Now, the total charge that has travelled a distance L is Q, so Q = Nq => N = Q/q. Therefore: nAvt = Q/q => nAqv = Q/t. Current is defined as being the charge that passes a point in a wire per unit time, so I = Q/t. Finally, then: nAqv = I.
This, ladies and gentlemen, is what we call a breakthrough.
For now (until somebody messages me telling me how to derive this, or does it themselves), I will pull an equation out of thin air! F = BIL, where F is the force on a current-carrying wire, B is the magnetic flux density and L is the length of the wire. But I = nAqv. So: F = BnAqvL. As before, AL is the volume of the wire, and the number of particles per unit volume is n. Hence, the number of particles N = nAL. So, the force on one particle (call it f for the moment) is F/N, where F/N = f = nAqvL/nAL => f = Bqv.
You have all just witnessed a miracle of science. I hope you liked it, because here comes another one.
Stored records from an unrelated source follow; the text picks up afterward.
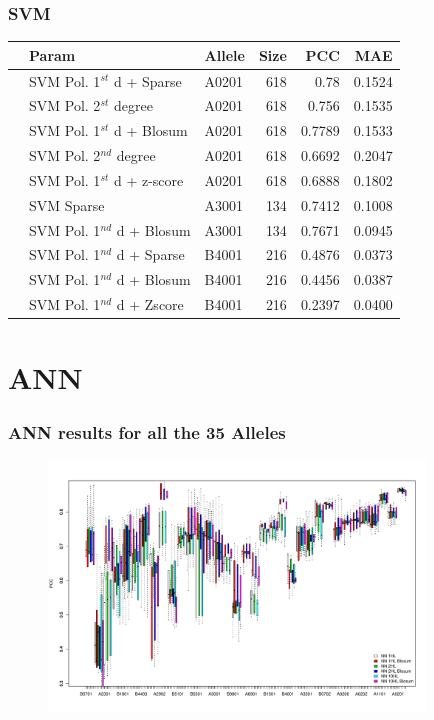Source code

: \documentclass[presentation]{beamer}   %
\begin{document}
\begin{frame} 
 \frametitle{SVM}
\begin{table}[ht]\scriptsize
\begin{center}
\begin{tabular}{rllrrr}
  \hline
 & Param & Allele & Size & PCC & MAE \\ 
  \hline
 & SVM Pol. 1$^{st}$ d + Sparse & A0201 &   618 & 0.78 & 0.1524 \\ 
 & SVM Pol. 2$^{st}$ degree & A0201 &   618 & 0.756 & 0.1535 \\ 
 & SVM Pol. 1$^{st}$ d + Blosum & A0201 &   618 & 0.7789 & 0.1533 \\ 
 & SVM Pol. 2$^{nd}$ degree & A0201 &   618 & 0.6692 & 0.2047 \\ 
 & SVM Pol. 1$^{st}$ d + z-score & A0201 &   618 & 0.6888 & 0.1802 \\ 
 & SVM Sparse & A3001 &   134 & 0.7412 & 0.1008 \\ 
 & SVM Pol. 1$^{nd}$ d + Blosum & A3001 &   134 & 0.7671 & 0.0945 \\ 
 & SVM Pol. 1$^{nd}$ d + Sparse & B4001 &   216 & 0.4876 & 0.0373 \\ 
 & SVM Pol. 1$^{nd}$ d + Blosum & B4001 &   216 & 0.4456 & 0.0387 \\ 
 & SVM Pol. 1$^{nd}$ d + Zscore & B4001 &   216 & 0.2397 & 0.0400 \\ 
   \hline
\end{tabular}
\end{center}
\end{table}

\end{frame}

\section{ANN}

\begin{frame}
\frametitle{ANN results for all the 35 Alleles}
\begin{figure}[ht]
\begin{center}
\includegraphics[width=10cm]{fig/annBX1.pdf}
\end{center}
\end{figure}
\end{frame}
\end{document}
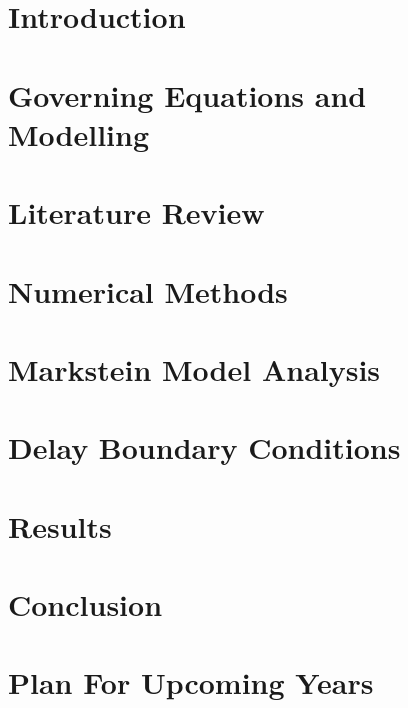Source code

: \documentclass[lmr,second,hyperref,rgb,hyperref,dvipsnames]{uom_thesis_casson}
\title{\xmp@Title}
\author{\xmp@Author}
\begin{document}
\maketitle



\uomtoc

\uomstartmainbody %

\chapter{Introduction} \label{ch:intro}


\chapter{Governing Equations and Modelling} \label{ch:govern-eqns}


\chapter{Literature Review} \label{ch:lit-review}


\chapter{Numerical Methods} \label{ch:techniques}


\chapter{Markstein Model Analysis} \label{ch:markstein}


\chapter{Delay Boundary Conditions} \label{ch:delay-bcs}


\chapter{Results} \label{ch:delay-bcs-results}


\chapter{Conclusion} \label{ch:conc}


\chapter{Plan For Upcoming Years} \label{ch:plan}



\printbibliography[title={References},heading=bibintoc]
\end{document}
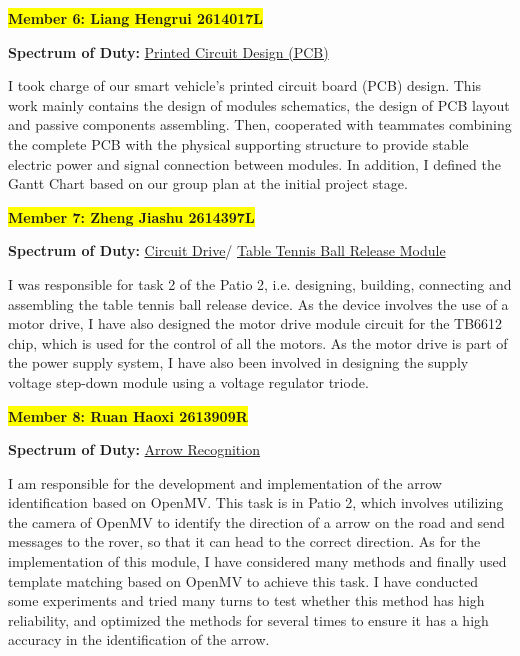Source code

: \documentclass[12pt, a4paper, oneside]{report}
\begin{document}
\colorbox{yellow}{\textbf{Member 6: Liang Hengrui 2614017L} }
\begin{tcolorbox}
\textbf{Spectrum of Duty:} 
\hyperref[sec:PCB]{\textcolor{mybg}{Printed Circuit Design (PCB)}}
\end{tcolorbox}
I took charge of our smart vehicle's printed circuit board (PCB) design. This work mainly contains the design of modules schematics, the design of PCB layout and passive components assembling. Then, cooperated with teammates combining the complete PCB with the physical supporting structure to provide stable electric power and signal connection between modules. In addition, I defined the Gantt Chart based on our group plan at the initial project stage.
\vspace{\baselineskip}

\colorbox{yellow}{\textbf{Member 7: Zheng Jiashu 2614397L} }
\begin{tcolorbox}
\textbf{Spectrum of Duty:} 
\hyperref[sec:CD]{\textcolor{mybg}{Circuit Drive}}/
\hyperref[sec:tb]{\textcolor{mybg}{Table Tennis Ball Release Module}}
\end{tcolorbox}
I was responsible for task 2 of the Patio 2, i.e. designing, building, connecting and assembling the table tennis ball release device. As the device involves the use of a motor drive, I have also designed the motor drive module circuit for the TB6612 chip, which is used for the control of all the motors. As the motor drive is part of the power supply system, I have also been involved in designing the supply voltage step-down module using a voltage regulator triode.
\vspace{\baselineskip}

\colorbox{yellow}{\textbf{Member 8: Ruan Haoxi 2613909R} }
\begin{tcolorbox}
\textbf{Spectrum of Duty:} 
\hyperref[sec:Arrow]{\textcolor{mybg}{Arrow Recognition}}
\end{tcolorbox}
I am responsible for the development and implementation of the arrow identification based on OpenMV. This task is in Patio 2, which involves utilizing the camera of OpenMV to identify the direction of a arrow on the road and send messages to the rover, so that it can head to the correct direction. As for the implementation of this module, I have considered many methods and finally used template matching based on OpenMV to achieve this task. I have conducted some experiments and tried many turns to test whether this method has high reliability, and optimized the methods for several times to ensure it has a high accuracy in the identification of the arrow.
\vspace{\baselineskip}
\end{document}
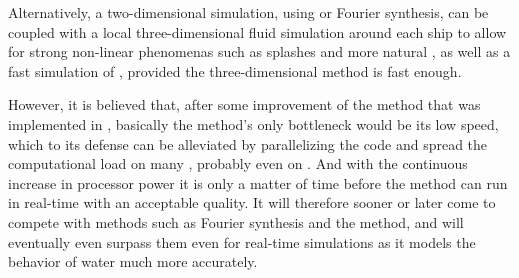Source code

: Alternatively, a two-dimensional simulation, using \LPD or Fourier synthesis, can be coupled with a local three-dimensional fluid simulation around each ship to allow for strong non-linear phenomenas such as splashes and more natural \FSI, as well as a fast simulation of , provided the three-dimensional method is fast enough.

However, it is believed that, after some improvement of the method that was implemented in \thisprojectwork, basically the method's only bottleneck would be its low speed, which to its defense can be alleviated by parallelizing the code and spread the computational load on many \CPUs, probably even on \GPUs. And with the continuous increase in processor power it is only a matter of time before the method can run in real-time with an acceptable quality. It will therefore sooner or later come to compete with methods such as Fourier synthesis and the \LPD method, and will eventually even surpass them even for real-time simulations as it models the behavior of water much more accurately.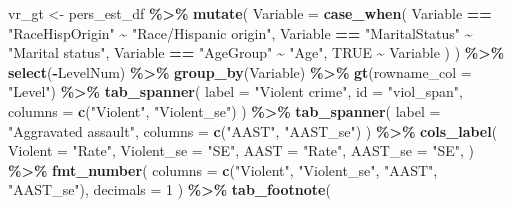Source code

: \documentclass[
]{krantz}
\makeatletter
\newenvironment{Shaded}{\begin{snugshade}}{\end{snugshade}}
\newcommand{\AttributeTok}[1]{\textcolor[rgb]{0.27,0.27,0.27}{#1}}
\newcommand{\ConstantTok}[1]{\textcolor[rgb]{0.37,0.37,0.37}{#1}}
\newcommand{\DecValTok}[1]{\textcolor[rgb]{0.06,0.06,0.06}{#1}}
\newcommand{\FunctionTok}[1]{\textcolor[rgb]{0.27,0.27,0.27}{\textbf{#1}}}
\newcommand{\NormalTok}[1]{#1}
\newcommand{\OtherTok}[1]{\textcolor[rgb]{0.37,0.37,0.37}{#1}}
\newcommand{\SpecialCharTok}[1]{\textcolor[rgb]{0.43,0.43,0.43}{\textbf{#1}}}
\newcommand{\StringTok}[1]{\textcolor[rgb]{0.5,0.5,0.5}{#1}}
\newenvironment{kframe}{%
\medskip{}
\setlength{\fboxsep}{.8em}
 \def\at@end@of@kframe{}%
 \ifinner\ifhmode%
  \def\at@end@of@kframe{\end{minipage}}%
  \begin{minipage}{\columnwidth}%
 \fi\fi%
 \def\FrameCommand##1{\hskip\@totalleftmargin \hskip-\fboxsep
 \colorbox{shadecolor}{##1}\hskip-\fboxsep
     \hskip-\linewidth \hskip-\@totalleftmargin \hskip\columnwidth}%
 \MakeFramed {\advance\hsize-\width
   \@totalleftmargin\z@ \linewidth\hsize
   \@setminipage}}%
 {\par\unskip\endMakeFramed%
 \at@end@of@kframe}
\renewenvironment{Shaded}{\begin{kframe}}{\end{kframe}}
\makeatother
\begin{document}
\begin{Shaded}
\begin{Highlighting}[]
\NormalTok{vr\_gt }\OtherTok{\textless{}{-}}\NormalTok{ pers\_est\_df }\SpecialCharTok{\%\textgreater{}\%}
  \FunctionTok{mutate}\NormalTok{(}
    \AttributeTok{Variable =} \FunctionTok{case\_when}\NormalTok{(}
\NormalTok{      Variable }\SpecialCharTok{==} \StringTok{"RaceHispOrigin"} \SpecialCharTok{\textasciitilde{}} \StringTok{"Race/Hispanic origin"}\NormalTok{,}
\NormalTok{      Variable }\SpecialCharTok{==} \StringTok{"MaritalStatus"} \SpecialCharTok{\textasciitilde{}} \StringTok{"Marital status"}\NormalTok{,}
\NormalTok{      Variable }\SpecialCharTok{==} \StringTok{"AgeGroup"} \SpecialCharTok{\textasciitilde{}} \StringTok{"Age"}\NormalTok{,}
      \ConstantTok{TRUE} \SpecialCharTok{\textasciitilde{}}\NormalTok{ Variable}
\NormalTok{    )}
\NormalTok{  ) }\SpecialCharTok{\%\textgreater{}\%}
  \FunctionTok{select}\NormalTok{(}\SpecialCharTok{{-}}\NormalTok{LevelNum) }\SpecialCharTok{\%\textgreater{}\%}
  \FunctionTok{group\_by}\NormalTok{(Variable) }\SpecialCharTok{\%\textgreater{}\%}
  \FunctionTok{gt}\NormalTok{(}\AttributeTok{rowname\_col =} \StringTok{"Level"}\NormalTok{) }\SpecialCharTok{\%\textgreater{}\%}
  \FunctionTok{tab\_spanner}\NormalTok{(}
    \AttributeTok{label =} \StringTok{"Violent crime"}\NormalTok{,}
    \AttributeTok{id =} \StringTok{"viol\_span"}\NormalTok{,}
    \AttributeTok{columns =} \FunctionTok{c}\NormalTok{(}\StringTok{"Violent"}\NormalTok{, }\StringTok{"Violent\_se"}\NormalTok{)}
\NormalTok{  ) }\SpecialCharTok{\%\textgreater{}\%}
  \FunctionTok{tab\_spanner}\NormalTok{(}
    \AttributeTok{label =} \StringTok{"Aggravated assault"}\NormalTok{,}
    \AttributeTok{columns =} \FunctionTok{c}\NormalTok{(}\StringTok{"AAST"}\NormalTok{, }\StringTok{"AAST\_se"}\NormalTok{)}
\NormalTok{  ) }\SpecialCharTok{\%\textgreater{}\%}
  \FunctionTok{cols\_label}\NormalTok{(}
    \AttributeTok{Violent =} \StringTok{"Rate"}\NormalTok{,}
    \AttributeTok{Violent\_se =} \StringTok{"SE"}\NormalTok{,}
    \AttributeTok{AAST =} \StringTok{"Rate"}\NormalTok{,}
    \AttributeTok{AAST\_se =} \StringTok{"SE"}\NormalTok{,}
\NormalTok{  ) }\SpecialCharTok{\%\textgreater{}\%}
  \FunctionTok{fmt\_number}\NormalTok{(}
    \AttributeTok{columns =} \FunctionTok{c}\NormalTok{(}\StringTok{"Violent"}\NormalTok{, }\StringTok{"Violent\_se"}\NormalTok{, }\StringTok{"AAST"}\NormalTok{, }\StringTok{"AAST\_se"}\NormalTok{),}
    \AttributeTok{decimals =} \DecValTok{1}
\NormalTok{  ) }\SpecialCharTok{\%\textgreater{}\%}
  \FunctionTok{tab\_footnote}\NormalTok{(}

\end{Highlighting}
\end{Shaded}
\end{document}
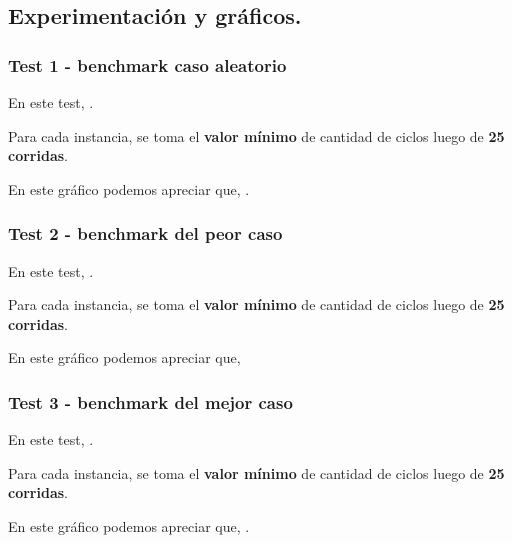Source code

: \subsection{Experimentación y gráficos.}

\vspace*{0.3cm}

\subsubsection{Test 1 - benchmark caso aleatorio}

En este test, .
 
Para cada instancia, se toma el \textbf{valor mínimo} de cantidad de ciclos luego de \textbf{25 corridas}. 

\vspace*{0.5cm}


\vspace*{0.5cm}

En este gráfico podemos apreciar que, .


\newpage


\subsubsection{Test 2 - benchmark del peor caso}

En este test, .

Para cada instancia, se toma el \textbf{valor mínimo} de cantidad de ciclos luego de \textbf{25 corridas}.

\vspace*{0.5cm}


\vspace*{0.5cm}

En este gráfico podemos apreciar que, 


\newpage


\subsubsection{Test 3 - benchmark del mejor caso}

En este test, .

Para cada instancia, se toma el \textbf{valor mínimo} de cantidad de ciclos luego de \textbf{25 corridas}.




En este gráfico podemos apreciar que, .
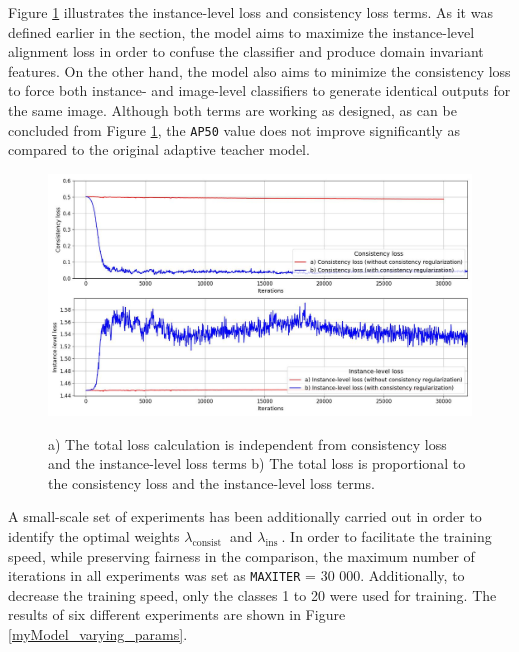 Figure \ref{myModel_constloss_total} illustrates the instance-level loss and consistency loss terms. As it was defined earlier in the  section, the model aims to maximize the instance-level alignment loss in order to confuse the classifier and produce domain invariant features. On the other hand, the model also aims to minimize the consistency loss to force both instance- and image-level classifiers to generate identical outputs for the same image. Although both terms are working as designed, as can be concluded from Figure \ref{myModel_constloss_total}, the \texttt{AP50} value does not improve significantly as compared to the original adaptive teacher model. 

\begin{figure}[htb]
	\begin{center}
		\includegraphics[width=14cm]{./consistency_loss.jpg}
	\end{center}
	\caption{a) The total loss calculation is independent from consistency loss and the instance-level loss terms b) The total loss is proportional to the consistency loss and the instance-level loss terms.}
	\begin{center}
		\label{myModel_constloss_total}
	\end{center}
\end{figure}
\FloatBarrier  

A small-scale set of experiments has been additionally carried out in order to identify the optimal weights $\lambda_{\text {consist }}$ and $\lambda_{\text {ins }}$. In order to facilitate the training speed, while preserving fairness in the  comparison, the maximum number of iterations in all experiments was set as \texttt{MAX\textunderscore ITER} = 30 000. Additionally, to decrease the training speed, only the classes 1 to 20 were used for training. The results of six different experiments are shown in Figure \ref{myModel_varying_params}.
First things first. That small f looks ridiculous, so let's call it big F. From now on, F will mean the force on one particle. Let's say you have an electron on the floor, in a magnetic field, where the field lines are going straight downwards. For the purposes of illustration, I shall give the electron a kick to the east (not to the right, because then in becomes down and it doesn't work). Using Fleming's Left Hand Rule (Thumb = Force, Index finger = Field direction, Middle finger = Direction of conventional current, i.e. opposite direction to motion of electron), we can figure out that the electron is going to have a force southwards on it, so it will accelerate southwards. In fact, my exquisitely rectangular fingers tell me that the force will always be at right angles to the current, and so also to the motion of the electron (in the opposite direction).
This means that our electron will always have a force perpendicular to its motion; this force will remain constant if B, q and v are constant. If this doesn't make you slap your thigh, read up about circular motion in the weightlessness node. That's right. A constant force perpendicular to its motion means a constant force towards the centre of a circle, so the resultant force on the particle is its centripetal force, which must be m(v^2)/r. Therefore Bqv = m(v^2)/r => Bq = mv/r.
This is where another bit of circular motion comes in: v = rw, so: Bq = mrw/r => Bq = mw. A couple of new equations: w = 2(pi)/T, T = 1/f. Hence: w = 2(pi)/(1/f) => w = 2(pi)f. Substituting: Bq = 2(pi)mf => f = Bq/2(pi)m, where f is the angular frequency. As this is for an electron going round in a full circle, I imagine that the potential difference between the "dees" needs to be reversed twice as often, so that the cyclotron frequency is Bq/(pi)m.